Он словно включил тебя в свое заряженное поле. Его низкий голос растворял твою волю. И ты, как болонка дрессировщику, подчинилась его спокойному уверенному тону. И почувствовала под рукой его по-девичьи нежную кожу, худые лопатки, выпирающие позвонки… И вдруг… О, боги!!! Ну зачем ты провела рукой по его спине, а не просто обняла, как он просил?
– Да ты голый! – пискнула ты, как школьница, которую одноклассник впервые затащил на пустующую дачу.
– Да, – сказал он, взял твою руку и направил ее туда, куда хотел.
Ты чуть не сошла с ума. Он был в полной готовности. Ты попыталась выдрать свою дурацкую руку из этой ловушки. Но он не позволил. Он не дал тебе ни одного шанса. У тебя перехватило дыхание.
– Дыши, – сказал он. – Дыши со мной…
И ты задышала. Ты никогда не дышала так раньше. У тебя никогда не было на то причины. И ты испугалась, по-настоящему испугалась и хотела закричать.
– Ты… ты…
Что ты хотела ему сказать? Что он – твой брат? Ты пыталась сопротивляться по сугубо социальным причинам. И мальчишка закрыл твой глупый рот своими губами. Просто не позволил тебе испортить эту ночь твоими глупостями. Он вел тебя за собой крепкой мужской рукой. Уверенно и… талантливо.

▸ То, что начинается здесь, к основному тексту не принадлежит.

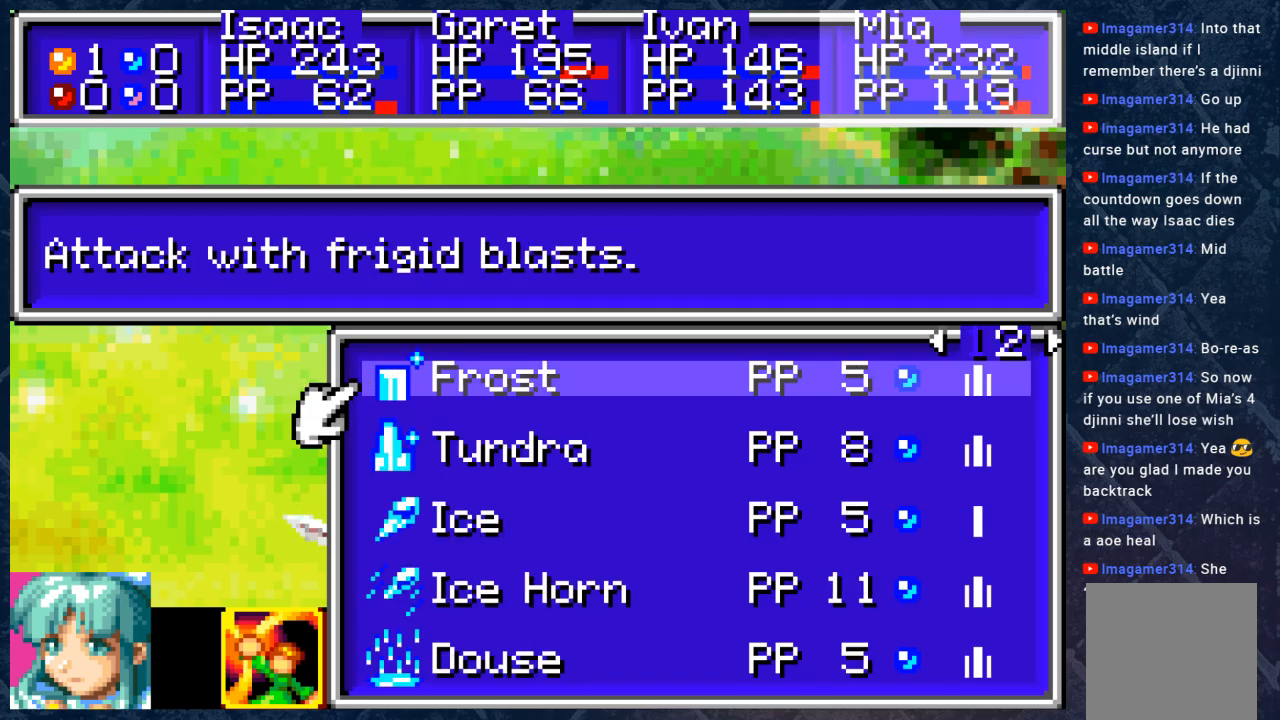
{"buttons": [], "left_stick": "center", "right_stick": "center", "events": []}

Но мерзкий моллюск невозможности сжался глубоко в тебе, на уровне диафрагмы, отравив твою кровь ядом страха, и не позволял отвечать на ласки мальчишки. Ты дрожала от подступающей истерики, глупо хватала его за руки, пытаясь сопротивляться, и совсем не помогала ему. Но он справился сам. Он придушил твоего моллюска своим напором, своей свободой выражения желаний. Он вытащил из тебя то, чего ты даже не подозревала в себе. Ты ведь забыла, что у тебя есть руки, ноги, шея, грудь… И для чего они предназначены. Оказалось, что все, что у тебя есть, предназначено именно для этого – для того, что он с тобой делал. И это не имело ничего общего со всем твоим предыдущим сексуальным опытом. Это было чем-то иным по сути.
Потом ты долго стояла в ванной в совершенно невменяемом состоянии под струями горячей воды, все еще отчетливо чувствуя на себе его руки и все тело. И ты не понимала, как могла поддаться, как допустила… Почему не объяснила ему, что нельзя? Почему не ответила отказом? И поняла, наконец, что он не спрашивал разрешения и не оставил тебе выбора. Он просто вновь изменил твою жизнь. Привнес в нее себя, но уже в новом качестве.
А когда ты вернулась, он уже спал, разметавшись на твоих шелковых простынях. Или делал вид, что спит. В любом случае, это было большим облегчением для тебя, потому что ты все равно не смогла бы произнести ни одного слова. Все слова улетучились из твоей головы, или просто не было еще придумано таких слов. Как в самом начале мира. Как будто здесь и сейчас, этой ночью в твоей спальне началось сотворение мира. Твоего.
Ты смотрела на него некоторое время, на его силуэт, на копну чуть влажных волос на твоей подушке, почти не веря тому, что произошло, потом укрыла его одеялом, задернула плотнее штору, чтобы свет уличного фонаря не падал ему на лицо и не разбудил. Ты ушла в его комнату, и уснула в его постели.
13
Ты проспала. Его уже не было дома. Может, это и к лучшему, подумала ты, потому что совершенно не представляла, как сможешь встретиться с ним взглядом. И как теперь жить в одной квартире? И ты не исключала и даже боялась, что его выгнали с утра из дома те же мысли. Ты так плохо знала его тогда!
Чайник был холодным. Уже остыл, или мальчишка не завтракал? Ушел голодным? Черт! Ты чувствовала себя виноватой. А впрочем, не ври себе: ты чувствовала себя… необыкновенно. И еще тебе было немного страшно. Ты включила на кухне телевизор, послушала какую-то озабоченную тетку и вдруг засмеялась. Ты давно уже не смеялась одна. Поводов не было. Не считая старого фильма «Большой Лебовски», который ты стащила у папы.